Alexandra Dirksen

Bachelor's Thesis by Minela Becirovic

In recent years, data privacy and the usage of privacy-conscious applications have gained significant importance. With the implementation of security features like end-to-end encryption, applications like "Signal" offer strong security guarantees for their end-users.
In contrast to desktop or mobile applications, web-based applications are struggling to adopt client-side encryption due to various limitations. The risk of a data breach is increased when the web application uses JavaScript. This usage enables the execution of malicious JS code on the client-side where confidential data of the user resides unencrypted. This way an active JS attacker can access the user’s data without the user’s knowledge or consent.
One approach to deal with this issue is the idea of CryptoMembranes (CM). With the concept of CM, a new type of DOM element that enables native encryption on the client-side is introduced. By maintaining an encrypted and decrypted representation of confidential data on the client-side, the concept aims to provide strong protection against active JS attacks. As a result, only the user has access to the decrypted representation of the confidential data.
In this thesis, we will implement the CM concept as an extension for the Firefox browser. This way we practically evaluate to what extent the theoretical concept of the paper meets the defined privacy & security goals if implemented as a browser extension for legacy browsers.

Master's Thesis by Julius Platon

Cloud infrastructures, platforms, and services remain popular targets for attackers. In particular, public clouds are attractive due to their highly available and distributed nature. Within modern cloud and web-based applications, the need for secure storage of credentials such as cryptographic primitives and certificates grows. The responsibility for the protection and storage of such credentials implies a high complexity burden on the development process and an inherent fault-proneness. Recent cloud and development trends revolve around key management services (KMS), which are able to store credentials and provide high-level interfaces for clients. A primary target group of KMS is software developers, in order to relieve them from the large security burden of key storage and management.

KMS commonly utilize sophisticated hardware components, such as hardware security modules (HSM), in order to protect credentials such as cryptographic key material. The responsibility to protect credentials and remain available within heterogeneous cloud environments shifts the complexity burden from developers to cloud and KMS providers. The sensitive nature of KMS makes them highly attractive targets for attackers. Therefore, this thesis presents a threat model and a subsequent case study of four selected KMS solutions, namely Google KMS, AWS KMS, Azure Key Vault, and HashiCorp Vault. Within the threat model, occurring attacker types are presented and analyzed. As preliminaries of the threat model, the infrastructure, actors, and assets related to KMS are described. The threat model is complemented by the implementation of a prototype application for each KMS, in order to analyze insides such as security protocol details. After threat modeling, implementation, and elaboration of mitigations, an overview of results and a comparison of the selected KMS solutions follows. During the conclusion section, the contribution and future work are covered. Eventually, the output and key takeaways of the research are described.

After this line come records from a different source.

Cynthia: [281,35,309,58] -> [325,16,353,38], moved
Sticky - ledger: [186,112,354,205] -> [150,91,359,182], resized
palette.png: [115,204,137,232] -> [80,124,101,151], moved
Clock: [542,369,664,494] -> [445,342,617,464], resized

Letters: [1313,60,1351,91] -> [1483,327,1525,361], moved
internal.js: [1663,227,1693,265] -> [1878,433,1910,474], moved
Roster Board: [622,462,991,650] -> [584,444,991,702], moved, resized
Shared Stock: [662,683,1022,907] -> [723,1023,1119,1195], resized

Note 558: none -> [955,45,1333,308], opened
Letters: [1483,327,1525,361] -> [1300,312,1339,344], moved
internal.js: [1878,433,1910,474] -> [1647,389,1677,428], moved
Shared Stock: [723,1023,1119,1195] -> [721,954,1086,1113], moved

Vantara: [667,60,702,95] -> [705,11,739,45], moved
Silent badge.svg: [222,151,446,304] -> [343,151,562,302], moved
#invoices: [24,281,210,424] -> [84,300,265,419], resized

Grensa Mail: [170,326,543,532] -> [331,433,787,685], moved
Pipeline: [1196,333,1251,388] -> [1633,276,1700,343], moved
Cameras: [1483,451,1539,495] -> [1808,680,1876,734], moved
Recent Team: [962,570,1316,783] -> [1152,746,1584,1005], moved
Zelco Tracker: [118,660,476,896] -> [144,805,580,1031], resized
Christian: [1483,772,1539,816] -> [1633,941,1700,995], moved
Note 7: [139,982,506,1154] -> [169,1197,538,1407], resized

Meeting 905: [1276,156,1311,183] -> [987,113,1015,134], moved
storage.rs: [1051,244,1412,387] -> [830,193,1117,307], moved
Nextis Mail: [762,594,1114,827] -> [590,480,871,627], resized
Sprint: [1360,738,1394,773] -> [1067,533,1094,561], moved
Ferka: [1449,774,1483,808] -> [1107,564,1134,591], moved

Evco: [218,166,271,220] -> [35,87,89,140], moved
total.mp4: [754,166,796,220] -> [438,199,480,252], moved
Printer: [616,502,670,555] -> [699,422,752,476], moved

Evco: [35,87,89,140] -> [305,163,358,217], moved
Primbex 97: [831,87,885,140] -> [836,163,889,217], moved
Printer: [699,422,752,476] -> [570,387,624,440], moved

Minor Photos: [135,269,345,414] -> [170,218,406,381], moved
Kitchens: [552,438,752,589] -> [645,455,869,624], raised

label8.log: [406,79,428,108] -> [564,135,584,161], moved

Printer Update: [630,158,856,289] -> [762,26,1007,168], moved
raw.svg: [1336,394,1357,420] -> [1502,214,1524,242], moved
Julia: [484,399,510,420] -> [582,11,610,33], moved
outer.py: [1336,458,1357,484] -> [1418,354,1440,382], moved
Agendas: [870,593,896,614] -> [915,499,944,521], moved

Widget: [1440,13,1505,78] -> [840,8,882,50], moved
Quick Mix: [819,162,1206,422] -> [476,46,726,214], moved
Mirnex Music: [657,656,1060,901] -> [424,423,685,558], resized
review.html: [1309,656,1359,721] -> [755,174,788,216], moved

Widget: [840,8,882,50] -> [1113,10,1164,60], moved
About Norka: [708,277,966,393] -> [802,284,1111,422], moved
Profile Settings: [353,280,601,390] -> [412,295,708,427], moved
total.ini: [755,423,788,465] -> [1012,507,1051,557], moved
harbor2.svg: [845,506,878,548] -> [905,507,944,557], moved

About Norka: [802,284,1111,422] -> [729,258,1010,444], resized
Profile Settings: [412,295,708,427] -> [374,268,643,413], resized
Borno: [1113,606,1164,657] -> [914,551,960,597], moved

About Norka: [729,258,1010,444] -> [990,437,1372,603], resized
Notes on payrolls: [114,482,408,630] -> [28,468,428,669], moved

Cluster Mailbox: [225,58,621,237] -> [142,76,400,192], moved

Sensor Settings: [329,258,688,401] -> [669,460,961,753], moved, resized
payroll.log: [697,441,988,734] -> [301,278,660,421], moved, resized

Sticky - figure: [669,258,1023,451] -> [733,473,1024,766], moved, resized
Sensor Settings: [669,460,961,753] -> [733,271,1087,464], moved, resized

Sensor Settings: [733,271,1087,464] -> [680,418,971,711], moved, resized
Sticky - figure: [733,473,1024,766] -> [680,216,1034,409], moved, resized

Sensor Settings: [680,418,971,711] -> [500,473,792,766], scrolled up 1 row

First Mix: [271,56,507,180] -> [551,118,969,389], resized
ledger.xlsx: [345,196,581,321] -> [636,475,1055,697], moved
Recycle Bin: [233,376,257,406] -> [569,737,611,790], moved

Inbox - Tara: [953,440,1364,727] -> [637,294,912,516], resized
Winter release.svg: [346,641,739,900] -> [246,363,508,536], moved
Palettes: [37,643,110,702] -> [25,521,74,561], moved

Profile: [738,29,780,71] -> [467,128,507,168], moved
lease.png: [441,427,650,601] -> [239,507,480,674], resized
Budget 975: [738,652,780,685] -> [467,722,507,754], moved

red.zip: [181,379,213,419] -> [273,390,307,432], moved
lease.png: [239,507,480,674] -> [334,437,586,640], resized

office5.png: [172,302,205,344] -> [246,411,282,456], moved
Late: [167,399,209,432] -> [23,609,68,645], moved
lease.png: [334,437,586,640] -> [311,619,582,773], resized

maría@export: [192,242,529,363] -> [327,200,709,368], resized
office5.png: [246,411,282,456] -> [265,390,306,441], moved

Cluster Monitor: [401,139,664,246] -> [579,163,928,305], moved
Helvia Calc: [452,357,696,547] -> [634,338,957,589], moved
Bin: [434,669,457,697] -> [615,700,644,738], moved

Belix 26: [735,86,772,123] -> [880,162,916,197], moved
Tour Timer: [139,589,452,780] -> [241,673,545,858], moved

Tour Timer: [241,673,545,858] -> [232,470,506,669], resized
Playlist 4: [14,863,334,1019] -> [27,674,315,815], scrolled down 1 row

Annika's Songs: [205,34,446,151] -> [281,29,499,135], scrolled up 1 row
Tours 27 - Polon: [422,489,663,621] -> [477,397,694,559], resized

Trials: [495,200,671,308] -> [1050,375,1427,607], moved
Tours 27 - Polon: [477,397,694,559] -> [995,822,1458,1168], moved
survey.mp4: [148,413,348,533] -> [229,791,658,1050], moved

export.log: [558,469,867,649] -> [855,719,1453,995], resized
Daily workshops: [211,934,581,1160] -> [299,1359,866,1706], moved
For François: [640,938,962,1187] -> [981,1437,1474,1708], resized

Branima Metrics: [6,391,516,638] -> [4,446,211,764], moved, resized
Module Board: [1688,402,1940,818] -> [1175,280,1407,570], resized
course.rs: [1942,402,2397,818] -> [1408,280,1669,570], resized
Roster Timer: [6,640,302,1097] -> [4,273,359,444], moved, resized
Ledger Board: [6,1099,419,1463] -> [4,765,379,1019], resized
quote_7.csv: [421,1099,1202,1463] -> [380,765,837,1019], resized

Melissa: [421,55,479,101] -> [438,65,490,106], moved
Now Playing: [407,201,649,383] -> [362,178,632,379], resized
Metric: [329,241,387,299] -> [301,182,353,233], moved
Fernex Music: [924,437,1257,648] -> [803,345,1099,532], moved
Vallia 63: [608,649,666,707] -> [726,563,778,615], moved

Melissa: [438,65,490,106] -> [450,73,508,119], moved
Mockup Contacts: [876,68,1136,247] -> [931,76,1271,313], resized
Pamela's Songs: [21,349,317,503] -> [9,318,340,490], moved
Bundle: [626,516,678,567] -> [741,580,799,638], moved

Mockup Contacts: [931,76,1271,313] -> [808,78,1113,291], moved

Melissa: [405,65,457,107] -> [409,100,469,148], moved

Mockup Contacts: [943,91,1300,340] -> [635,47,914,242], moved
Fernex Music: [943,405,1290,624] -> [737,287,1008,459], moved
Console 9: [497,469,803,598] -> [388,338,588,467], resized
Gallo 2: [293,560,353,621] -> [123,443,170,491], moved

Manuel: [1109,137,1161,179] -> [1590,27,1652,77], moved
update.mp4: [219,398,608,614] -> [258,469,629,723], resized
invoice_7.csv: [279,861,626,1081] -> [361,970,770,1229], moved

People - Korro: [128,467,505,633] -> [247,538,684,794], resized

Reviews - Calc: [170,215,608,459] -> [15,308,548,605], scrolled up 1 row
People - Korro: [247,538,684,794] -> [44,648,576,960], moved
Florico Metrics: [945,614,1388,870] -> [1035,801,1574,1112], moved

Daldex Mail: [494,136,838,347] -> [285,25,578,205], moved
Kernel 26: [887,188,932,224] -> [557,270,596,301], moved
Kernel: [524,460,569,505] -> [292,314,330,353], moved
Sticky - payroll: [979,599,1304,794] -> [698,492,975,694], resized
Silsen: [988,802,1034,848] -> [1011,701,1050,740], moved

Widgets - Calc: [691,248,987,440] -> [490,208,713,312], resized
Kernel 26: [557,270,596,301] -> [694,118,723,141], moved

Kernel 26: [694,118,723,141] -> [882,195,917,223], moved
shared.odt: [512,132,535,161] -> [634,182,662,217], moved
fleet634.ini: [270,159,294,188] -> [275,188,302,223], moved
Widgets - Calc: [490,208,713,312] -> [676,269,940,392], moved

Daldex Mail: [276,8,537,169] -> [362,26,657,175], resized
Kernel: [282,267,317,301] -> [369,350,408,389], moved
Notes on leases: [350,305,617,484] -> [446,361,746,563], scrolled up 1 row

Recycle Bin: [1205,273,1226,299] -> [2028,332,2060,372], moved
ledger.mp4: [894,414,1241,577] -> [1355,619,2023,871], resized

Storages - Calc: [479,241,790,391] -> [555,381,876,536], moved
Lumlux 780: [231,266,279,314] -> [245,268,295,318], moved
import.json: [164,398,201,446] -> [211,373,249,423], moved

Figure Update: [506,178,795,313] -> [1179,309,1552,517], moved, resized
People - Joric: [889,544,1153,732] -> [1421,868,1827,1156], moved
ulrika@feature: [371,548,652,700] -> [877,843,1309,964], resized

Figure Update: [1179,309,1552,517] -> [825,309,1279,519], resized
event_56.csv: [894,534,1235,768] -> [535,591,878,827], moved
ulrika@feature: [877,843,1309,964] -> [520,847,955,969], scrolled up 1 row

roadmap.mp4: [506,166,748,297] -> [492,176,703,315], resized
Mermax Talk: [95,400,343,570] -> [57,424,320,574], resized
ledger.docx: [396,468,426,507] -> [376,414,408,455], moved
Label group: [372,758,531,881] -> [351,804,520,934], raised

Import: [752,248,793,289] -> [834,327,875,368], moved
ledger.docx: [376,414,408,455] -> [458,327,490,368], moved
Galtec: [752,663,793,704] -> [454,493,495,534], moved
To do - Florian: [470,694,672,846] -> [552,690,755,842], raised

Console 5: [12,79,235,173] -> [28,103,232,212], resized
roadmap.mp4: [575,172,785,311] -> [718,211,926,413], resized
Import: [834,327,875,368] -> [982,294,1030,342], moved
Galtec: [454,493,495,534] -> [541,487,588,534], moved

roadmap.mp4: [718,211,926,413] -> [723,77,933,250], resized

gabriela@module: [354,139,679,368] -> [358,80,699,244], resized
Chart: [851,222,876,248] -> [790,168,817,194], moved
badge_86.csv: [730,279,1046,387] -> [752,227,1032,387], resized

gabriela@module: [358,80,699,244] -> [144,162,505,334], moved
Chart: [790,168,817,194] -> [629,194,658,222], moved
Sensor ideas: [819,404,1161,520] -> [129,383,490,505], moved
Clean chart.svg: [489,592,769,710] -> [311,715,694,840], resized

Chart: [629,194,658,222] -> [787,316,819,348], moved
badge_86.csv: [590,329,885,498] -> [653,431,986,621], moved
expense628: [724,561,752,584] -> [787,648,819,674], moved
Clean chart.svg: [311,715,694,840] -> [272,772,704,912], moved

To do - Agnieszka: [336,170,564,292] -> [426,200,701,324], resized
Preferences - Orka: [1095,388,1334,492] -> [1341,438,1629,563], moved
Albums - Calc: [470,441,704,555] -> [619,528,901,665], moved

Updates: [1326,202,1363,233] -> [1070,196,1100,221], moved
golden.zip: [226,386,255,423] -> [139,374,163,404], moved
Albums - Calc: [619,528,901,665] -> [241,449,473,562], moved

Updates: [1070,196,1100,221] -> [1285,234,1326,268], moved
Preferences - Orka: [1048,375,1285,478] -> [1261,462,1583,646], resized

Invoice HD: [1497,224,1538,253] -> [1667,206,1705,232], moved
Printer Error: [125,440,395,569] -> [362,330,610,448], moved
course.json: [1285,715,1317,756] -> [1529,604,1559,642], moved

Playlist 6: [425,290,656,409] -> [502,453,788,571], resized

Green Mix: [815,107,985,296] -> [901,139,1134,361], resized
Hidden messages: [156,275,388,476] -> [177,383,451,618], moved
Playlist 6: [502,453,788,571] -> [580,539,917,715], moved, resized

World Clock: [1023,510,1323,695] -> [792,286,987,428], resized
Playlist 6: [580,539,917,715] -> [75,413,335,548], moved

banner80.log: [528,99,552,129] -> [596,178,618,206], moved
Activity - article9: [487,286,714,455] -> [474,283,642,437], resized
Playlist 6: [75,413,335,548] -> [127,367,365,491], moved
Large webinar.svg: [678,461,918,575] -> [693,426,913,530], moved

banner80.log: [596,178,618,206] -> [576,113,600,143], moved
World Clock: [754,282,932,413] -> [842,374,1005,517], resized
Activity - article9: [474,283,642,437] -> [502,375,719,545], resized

Master's Thesis by Robin Heinbockel

The General Data Protection Regulation (GDPR) forms the legal basis for processing personal data of website users. There is a multitude of consent request implementations that are embedded in websites because website providers have to ask for consent before processing the user’s data since the GDPR came into effect in 2018. We present flaws in current implementations and derive goals towards user privacy and usability from the GDPR and related research.
We propose a shift of the consent implementation from the website to the browser for increased privacy control on the client’s side, called Native Cookie Consent (NCC). That means the browser is responsible for showing the consent dialog in a native window and executing the user’s preferences afterwards. NCC also includes a protocol to transmit cookie policies and the user’s preferences separate from the website content.

With our prototype implementation, we show that NCC has benefits over existing consent implementations: Authorities have to control a fraction of instances with an imple- mentation in the most popular browsers compared to the amount of website providers that currently provide the consent interface. Website providers and third parties have to disclose purposes for processing in their cookie policy and the user can choose their degree of consent per individual purpose and party. The browser blocks cookies that do not comply with the user’s consent preferences – and it blocks all cookies before the user expressed consent. Dark patterns in design and wording can be prevented with NCC through balanced design and plain language. We analyze the prototype in terms of functionality and usability and discuss extensions to further improve the implementation, including default settings to avoid the necessity to express the same preferences for each website. We conclude that NCC offers privacy and usability improvements compared to other GDPR consent request implementations.